┌─ DOCUMENT SEGMENT
Li Li <lilycai2007 <at> gmail.com> writes:
>
> Hi,
>
> I am using some classifiers in RWeka packages and met a couple problems.
>
> (1) J48 implements C45 classifier, the C45 should be able to handle missing
> values in both training set and test set. But I found the J48
> classifier can
> not be evaluated on test set with missing values--it just ignore them.
Why don't you ask this question on the WEKA mailing list at, for instance,
http://news.gmane.org/gmane.comp.ai.weka !
If I remember correctly, C4.5 is smart enough to simply drop examples with
missing values, while C5.0 will handle them more intelligently. It will also
address numerical attributes more sensible than C4.5 or CART.
Unfortunately, C5.0 is commercial software, but you can get a 2-weeks demo from
Quinlan's site.
> (2) The ensemble classifiers in RWeka such as bagging and boosting: there
> is a control argument as "W" to describe which base
classifier should
> be used.
> I use "W=J48" to boost C45 tree, but I am not sure how to
down size the
> tree
> to be a "weak" learner. Based on what I observed, the default
boosted
> J48 tree
> gets worse performance.
This is difficult to answer without any concrete data. From my own experince I
can say that in many cases results have distinctively improved when applying
Adaboost.
>
> Thanks for any discussion and help,
>
> Li
>
Regards, Hans Werner Borchers
└─
### [WRITTEN TASK]
Reproduce the passage of the thread about RWeka classifiers from "Li Li <lilycai2007" up to and including "just ignore them.".
┌─ STUDY MATERIAL
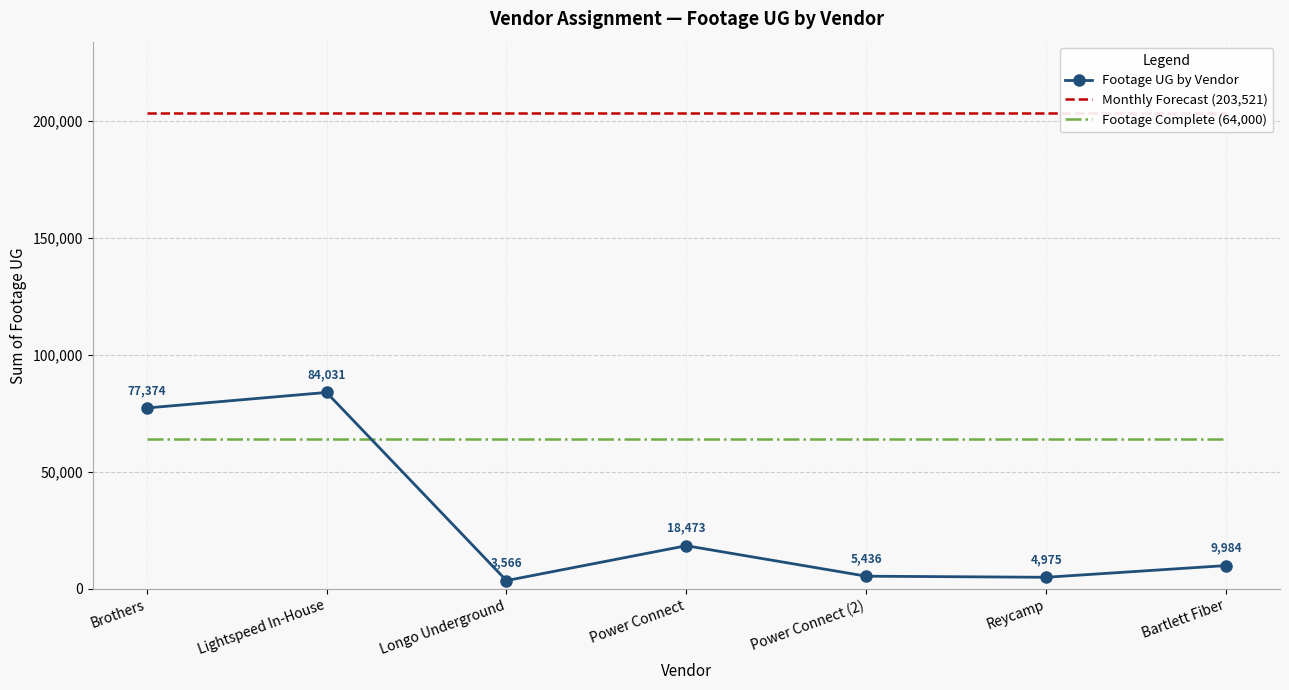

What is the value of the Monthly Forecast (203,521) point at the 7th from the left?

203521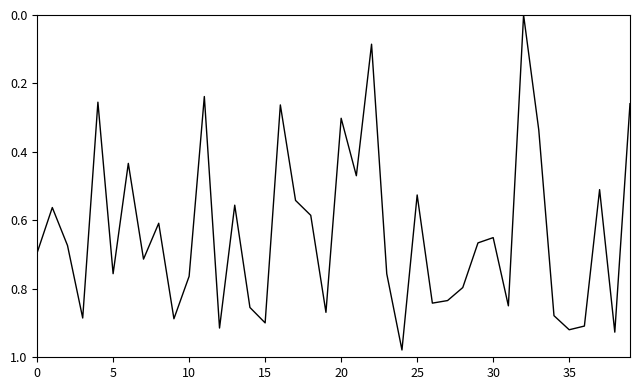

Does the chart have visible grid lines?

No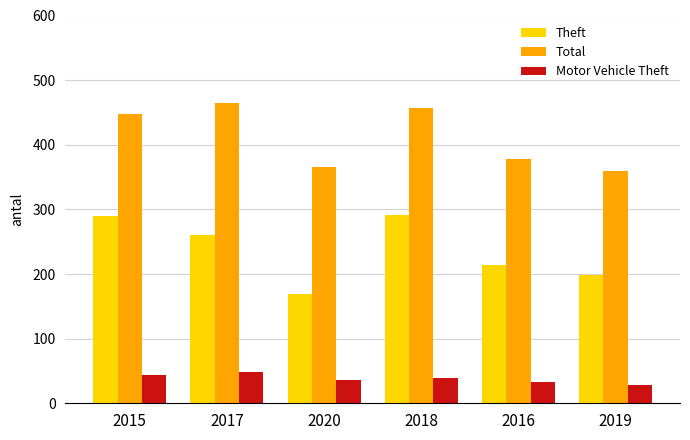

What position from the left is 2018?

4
└─
### [RESULT OF THE TASK]
Li Li <lilycai2007 <at> gmail.com> writes:
>
> Hi,
>
> I am using some classifiers in RWeka packages and met a couple problems.
>
> (1) J48 implements C45 classifier, the C45 should be able to handle missing
> values in both training set and test set. But I found the J48
> classifier can
> not be evaluated on test set with missing values--it just ignore them.